_Exercise text_
=== Begin Enclosure ===

I treat the following text as a guidance here (Section 3.10.1):

   INVALID_SYNTAX                            7
       Indicates the IKE message that was received was invalid because
       some type, length, or value was out of range or because the
       request was rejected for policy reasons.

> > 10. Section 5.1
> >
> >   *  Optional Payload Data.  This value MAY be set to convey the local
> >      identity of the resource.  The value SHOULD be a unique identifier
> >      and the peer SHOULD only use it for debugging purposes.
> >
> > This is an optional field used for debugging purposes. Why any BCP14 language here?
> 
> optional use can still have BCP14, eg an optional nonce MUST use secure
> random :P I changed the first MAY to lowercase, but leaving the SHUOLD
> in, as the whole point is to be able to distinguish/recognise the
> resource seperately from each other.

See my comment above on the use of BCP14 for local actions.

And what about the last SHOULD? :-)

> > And if this is a value, associated with a resource, then how it may be unique
> > in a situation when peer associates several SAs with a single resource
> > (e.g. if it has fewer resources then its peer, but doesn't mind creating as many
> > SAs as its peer wants)?
> 
> You can pick a random value or a counter or whatever you want? I'm not
> sure we need text to explain that?

No, my point was that if this value identifies (somehow, possibly indirectly)
the resource the SA is bound to, then it cannot be unique if multiple SAs
are bound to it. Or you need some kind of map (multimap).

> > 12. Section 6
> >
> >   Implementations supporting per-CPU SAs SHOULD extend their local SPD
> >   selector, and the mechanism of on-demand negotiation that is
> >   triggered by traffic to include a CPU (or queue) identifier in their
> >   SADB_ACQUIRE message from the SPD to the IKE daemon.
> >
> > I think that using BCP14 language is not justified here (it is not protocol behavior).
> > It should be "should" instead.
> 
> I think it is similar to "MUST use secure random source". It is an
> assumption or requirement of proper functioning of the specified
> protocol.

=== End Enclosure ===

_Information given_
=== Begin Enclosure ===

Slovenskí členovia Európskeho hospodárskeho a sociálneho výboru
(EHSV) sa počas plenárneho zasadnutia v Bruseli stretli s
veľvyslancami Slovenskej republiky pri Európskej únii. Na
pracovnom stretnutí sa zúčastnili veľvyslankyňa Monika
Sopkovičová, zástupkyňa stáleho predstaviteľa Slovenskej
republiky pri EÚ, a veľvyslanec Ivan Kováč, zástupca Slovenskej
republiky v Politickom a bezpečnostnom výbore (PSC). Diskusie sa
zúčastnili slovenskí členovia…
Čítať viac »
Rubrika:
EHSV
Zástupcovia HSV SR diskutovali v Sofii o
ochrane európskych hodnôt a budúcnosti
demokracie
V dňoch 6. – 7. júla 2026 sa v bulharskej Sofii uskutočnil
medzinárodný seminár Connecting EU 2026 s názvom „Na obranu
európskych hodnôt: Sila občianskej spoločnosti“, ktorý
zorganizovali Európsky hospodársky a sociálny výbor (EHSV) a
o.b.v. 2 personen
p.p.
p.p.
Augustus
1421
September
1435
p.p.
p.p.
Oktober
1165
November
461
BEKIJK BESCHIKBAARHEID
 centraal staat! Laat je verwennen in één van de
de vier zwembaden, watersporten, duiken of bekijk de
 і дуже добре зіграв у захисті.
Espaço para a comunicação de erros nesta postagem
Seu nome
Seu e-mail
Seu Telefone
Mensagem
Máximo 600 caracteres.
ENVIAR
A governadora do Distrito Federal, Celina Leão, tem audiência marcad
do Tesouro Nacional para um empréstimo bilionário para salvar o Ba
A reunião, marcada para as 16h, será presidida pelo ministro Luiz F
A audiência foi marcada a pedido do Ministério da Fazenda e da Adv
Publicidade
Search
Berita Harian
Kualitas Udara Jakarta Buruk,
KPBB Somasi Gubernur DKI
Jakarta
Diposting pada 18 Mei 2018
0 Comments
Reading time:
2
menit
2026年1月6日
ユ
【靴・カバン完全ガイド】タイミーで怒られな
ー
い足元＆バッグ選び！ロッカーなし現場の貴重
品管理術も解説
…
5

=== End Enclosure ===

_Things to do_
- 1) Could you extract the review thread on BCP14 wording in full, changing nothing?
- 2) Can you copy the listing word for word, starting at its first line and ending at the line containing "V dňoch 6. –", with both of those lines included?
The review thread and the listing have nothing to do with each other.

_Answers per task_
- 1)
I treat the following text as a guidance here (Section 3.10.1):

   INVALID_SYNTAX                            7
       Indicates the IKE message that was received was invalid because
       some type, length, or value was out of range or because the
       request was rejected for policy reasons.

> > 10. Section 5.1
> >
> >   *  Optional Payload Data.  This value MAY be set to convey the local
> >      identity of the resource.  The value SHOULD be a unique identifier
> >      and the peer SHOULD only use it for debugging purposes.
> >
> > This is an optional field used for debugging purposes. Why any BCP14 language here?
> 
> optional use can still have BCP14, eg an optional nonce MUST use secure
> random :P I changed the first MAY to lowercase, but leaving the SHUOLD
> in, as the whole point is to be able to distinguish/recognise the
> resource seperately from each other.

See my comment above on the use of BCP14 for local actions.

And what about the last SHOULD? :-)

> > And if this is a value, associated with a resource, then how it may be unique
> > in a situation when peer associates several SAs with a single resource
> > (e.g. if it has fewer resources then its peer, but doesn't mind creating as many
> > SAs as its peer wants)?
> 
> You can pick a random value or a counter or whatever you want? I'm not
> sure we need text to explain that?

No, my point was that if this value identifies (somehow, possibly indirectly)
the resource the SA is bound to, then it cannot be unique if multiple SAs
are bound to it. Or you need some kind of map (multimap).

> > 12. Section 6
> >
> >   Implementations supporting per-CPU SAs SHOULD extend their local SPD
> >   selector, and the mechanism of on-demand negotiation that is
> >   triggered by traffic to include a CPU (or queue) identifier in their
> >   SADB_ACQUIRE message from the SPD to the IKE daemon.
> >
> > I think that using BCP14 language is not justified here (it is not protocol behavior).
> > It should be "should" instead.
> 
> I think it is similar to "MUST use secure random source". It is an
> assumption or requirement of proper functioning of the specified
> protocol.

- 2)
Slovenskí členovia Európskeho hospodárskeho a sociálneho výboru
(EHSV) sa počas plenárneho zasadnutia v Bruseli stretli s
veľvyslancami Slovenskej republiky pri Európskej únii. Na
pracovnom stretnutí sa zúčastnili veľvyslankyňa Monika
Sopkovičová, zástupkyňa stáleho predstaviteľa Slovenskej
republiky pri EÚ, a veľvyslanec Ivan Kováč, zástupca Slovenskej
republiky v Politickom a bezpečnostnom výbore (PSC). Diskusie sa
zúčastnili slovenskí členovia…
Čítať viac »
Rubrika:
EHSV
Zástupcovia HSV SR diskutovali v Sofii o
ochrane európskych hodnôt a budúcnosti
demokracie
V dňoch 6. – 7. júla 2026 sa v bulharskej Sofii uskutočnil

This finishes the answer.